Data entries

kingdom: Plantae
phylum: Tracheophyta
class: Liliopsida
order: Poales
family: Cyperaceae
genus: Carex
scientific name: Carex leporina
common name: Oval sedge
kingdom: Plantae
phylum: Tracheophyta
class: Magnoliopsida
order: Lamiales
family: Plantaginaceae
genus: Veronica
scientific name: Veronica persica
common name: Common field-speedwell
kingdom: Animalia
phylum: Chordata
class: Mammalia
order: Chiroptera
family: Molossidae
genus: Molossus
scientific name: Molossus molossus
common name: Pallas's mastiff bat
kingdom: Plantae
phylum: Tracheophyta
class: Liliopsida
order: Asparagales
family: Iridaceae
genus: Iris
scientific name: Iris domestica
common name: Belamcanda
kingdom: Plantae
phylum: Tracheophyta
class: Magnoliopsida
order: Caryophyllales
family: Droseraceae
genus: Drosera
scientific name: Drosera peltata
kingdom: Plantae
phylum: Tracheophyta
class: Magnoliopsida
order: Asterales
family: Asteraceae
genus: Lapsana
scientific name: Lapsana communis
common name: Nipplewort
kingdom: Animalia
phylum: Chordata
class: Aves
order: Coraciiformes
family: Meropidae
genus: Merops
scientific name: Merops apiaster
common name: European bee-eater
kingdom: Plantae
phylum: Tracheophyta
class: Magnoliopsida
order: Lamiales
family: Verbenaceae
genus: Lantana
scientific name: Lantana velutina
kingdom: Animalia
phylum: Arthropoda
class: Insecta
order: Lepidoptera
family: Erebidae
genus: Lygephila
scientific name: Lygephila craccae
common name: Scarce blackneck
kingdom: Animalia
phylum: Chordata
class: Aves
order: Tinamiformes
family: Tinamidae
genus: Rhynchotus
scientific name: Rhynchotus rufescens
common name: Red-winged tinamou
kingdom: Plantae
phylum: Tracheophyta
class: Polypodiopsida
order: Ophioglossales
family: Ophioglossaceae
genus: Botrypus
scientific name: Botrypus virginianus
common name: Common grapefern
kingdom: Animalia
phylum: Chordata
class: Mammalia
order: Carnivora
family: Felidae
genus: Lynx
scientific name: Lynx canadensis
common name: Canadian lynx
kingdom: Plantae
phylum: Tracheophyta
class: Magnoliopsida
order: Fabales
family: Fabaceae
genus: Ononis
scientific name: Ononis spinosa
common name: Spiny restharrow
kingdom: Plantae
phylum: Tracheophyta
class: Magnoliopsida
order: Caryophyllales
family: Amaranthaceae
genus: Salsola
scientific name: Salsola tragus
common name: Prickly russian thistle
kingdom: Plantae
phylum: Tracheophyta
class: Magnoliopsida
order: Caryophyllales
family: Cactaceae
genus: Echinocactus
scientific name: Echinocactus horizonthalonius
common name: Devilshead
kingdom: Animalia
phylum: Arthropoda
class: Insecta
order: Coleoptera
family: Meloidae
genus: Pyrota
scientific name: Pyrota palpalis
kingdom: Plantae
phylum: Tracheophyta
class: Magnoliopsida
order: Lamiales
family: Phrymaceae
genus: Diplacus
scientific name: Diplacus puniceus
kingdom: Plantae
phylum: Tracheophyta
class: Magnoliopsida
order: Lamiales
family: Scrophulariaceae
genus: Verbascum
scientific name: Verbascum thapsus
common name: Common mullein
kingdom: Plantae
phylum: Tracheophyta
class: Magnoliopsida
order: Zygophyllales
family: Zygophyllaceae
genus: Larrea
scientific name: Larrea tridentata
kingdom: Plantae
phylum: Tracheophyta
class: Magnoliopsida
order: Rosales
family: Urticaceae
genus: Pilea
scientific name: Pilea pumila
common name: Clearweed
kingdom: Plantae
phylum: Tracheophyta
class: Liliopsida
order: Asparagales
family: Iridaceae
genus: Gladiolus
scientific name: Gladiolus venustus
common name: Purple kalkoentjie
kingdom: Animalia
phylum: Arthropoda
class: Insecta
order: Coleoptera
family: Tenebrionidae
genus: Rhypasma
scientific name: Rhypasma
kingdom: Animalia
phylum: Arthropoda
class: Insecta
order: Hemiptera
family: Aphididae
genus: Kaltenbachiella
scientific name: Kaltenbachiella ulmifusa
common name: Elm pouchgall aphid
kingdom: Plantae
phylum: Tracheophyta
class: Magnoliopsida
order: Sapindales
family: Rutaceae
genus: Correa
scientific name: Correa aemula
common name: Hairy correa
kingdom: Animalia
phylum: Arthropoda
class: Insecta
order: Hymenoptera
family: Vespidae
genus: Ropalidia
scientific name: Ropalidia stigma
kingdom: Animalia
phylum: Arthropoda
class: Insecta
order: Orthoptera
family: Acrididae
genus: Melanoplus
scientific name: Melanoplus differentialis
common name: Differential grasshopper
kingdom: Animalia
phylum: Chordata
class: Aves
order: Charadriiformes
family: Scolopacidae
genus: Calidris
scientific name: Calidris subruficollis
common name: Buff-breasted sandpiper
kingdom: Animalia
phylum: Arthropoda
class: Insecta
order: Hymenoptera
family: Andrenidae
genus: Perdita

Task goal
Please write out every line of the records above, keeping each one unchanged.

Reply to the exercise
kingdom: Plantae
phylum: Tracheophyta
class: Liliopsida
order: Poales
family: Cyperaceae
genus: Carex
scientific name: Carex leporina
common name: Oval sedge
kingdom: Plantae
phylum: Tracheophyta
class: Magnoliopsida
order: Lamiales
family: Plantaginaceae
genus: Veronica
scientific name: Veronica persica
common name: Common field-speedwell
kingdom: Animalia
phylum: Chordata
class: Mammalia
order: Chiroptera
family: Molossidae
genus: Molossus
scientific name: Molossus molossus
common name: Pallas's mastiff bat
kingdom: Plantae
phylum: Tracheophyta
class: Liliopsida
order: Asparagales
family: Iridaceae
genus: Iris
scientific name: Iris domestica
common name: Belamcanda
kingdom: Plantae
phylum: Tracheophyta
class: Magnoliopsida
order: Caryophyllales
family: Droseraceae
genus: Drosera
scientific name: Drosera peltata
kingdom: Plantae
phylum: Tracheophyta
class: Magnoliopsida
order: Asterales
family: Asteraceae
genus: Lapsana
scientific name: Lapsana communis
common name: Nipplewort
kingdom: Animalia
phylum: Chordata
class: Aves
order: Coraciiformes
family: Meropidae
genus: Merops
scientific name: Merops apiaster
common name: European bee-eater
kingdom: Plantae
phylum: Tracheophyta
class: Magnoliopsida
order: Lamiales
family: Verbenaceae
genus: Lantana
scientific name: Lantana velutina
kingdom: Animalia
phylum: Arthropoda
class: Insecta
order: Lepidoptera
family: Erebidae
genus: Lygephila
scientific name: Lygephila craccae
common name: Scarce blackneck
kingdom: Animalia
phylum: Chordata
class: Aves
order: Tinamiformes
family: Tinamidae
genus: Rhynchotus
scientific name: Rhynchotus rufescens
common name: Red-winged tinamou
kingdom: Plantae
phylum: Tracheophyta
class: Polypodiopsida
order: Ophioglossales
family: Ophioglossaceae
genus: Botrypus
scientific name: Botrypus virginianus
common name: Common grapefern
kingdom: Animalia
phylum: Chordata
class: Mammalia
order: Carnivora
family: Felidae
genus: Lynx
scientific name: Lynx canadensis
common name: Canadian lynx
kingdom: Plantae
phylum: Tracheophyta
class: Magnoliopsida
order: Fabales
family: Fabaceae
genus: Ononis
scientific name: Ononis spinosa
common name: Spiny restharrow
kingdom: Plantae
phylum: Tracheophyta
class: Magnoliopsida
order: Caryophyllales
family: Amaranthaceae
genus: Salsola
scientific name: Salsola tragus
common name: Prickly russian thistle
kingdom: Plantae
phylum: Tracheophyta
class: Magnoliopsida
order: Caryophyllales
family: Cactaceae
genus: Echinocactus
scientific name: Echinocactus horizonthalonius
common name: Devilshead
kingdom: Animalia
phylum: Arthropoda
class: Insecta
order: Coleoptera
family: Meloidae
genus: Pyrota
scientific name: Pyrota palpalis
kingdom: Plantae
phylum: Tracheophyta
class: Magnoliopsida
order: Lamiales
family: Phrymaceae
genus: Diplacus
scientific name: Diplacus puniceus
kingdom: Plantae
phylum: Tracheophyta
class: Magnoliopsida
order: Lamiales
family: Scrophulariaceae
genus: Verbascum
scientific name: Verbascum thapsus
common name: Common mullein
kingdom: Plantae
phylum: Tracheophyta
class: Magnoliopsida
order: Zygophyllales
family: Zygophyllaceae
genus: Larrea
scientific name: Larrea tridentata
kingdom: Plantae
phylum: Tracheophyta
class: Magnoliopsida
order: Rosales
family: Urticaceae
genus: Pilea
scientific name: Pilea pumila
common name: Clearweed
kingdom: Plantae
phylum: Tracheophyta
class: Liliopsida
order: Asparagales
family: Iridaceae
genus: Gladiolus
scientific name: Gladiolus venustus
common name: Purple kalkoentjie
kingdom: Animalia
phylum: Arthropoda
class: Insecta
order: Coleoptera
family: Tenebrionidae
genus: Rhypasma
scientific name: Rhypasma
kingdom: Animalia
phylum: Arthropoda
class: Insecta
order: Hemiptera
family: Aphididae
genus: Kaltenbachiella
scientific name: Kaltenbachiella ulmifusa
common name: Elm pouchgall aphid
kingdom: Plantae
phylum: Tracheophyta
class: Magnoliopsida
order: Sapindales
family: Rutaceae
genus: Correa
scientific name: Correa aemula
common name: Hairy correa
kingdom: Animalia
phylum: Arthropoda
class: Insecta
order: Hymenoptera
family: Vespidae
genus: Ropalidia
scientific name: Ropalidia stigma
kingdom: Animalia
phylum: Arthropoda
class: Insecta
order: Orthoptera
family: Acrididae
genus: Melanoplus
scientific name: Melanoplus differentialis
common name: Differential grasshopper
kingdom: Animalia
phylum: Chordata
class: Aves
order: Charadriiformes
family: Scolopacidae
genus: Calidris
scientific name: Calidris subruficollis
common name: Buff-breasted sandpiper
kingdom: Animalia
phylum: Arthropoda
class: Insecta
order: Hymenoptera
family: Andrenidae
genus: Perdita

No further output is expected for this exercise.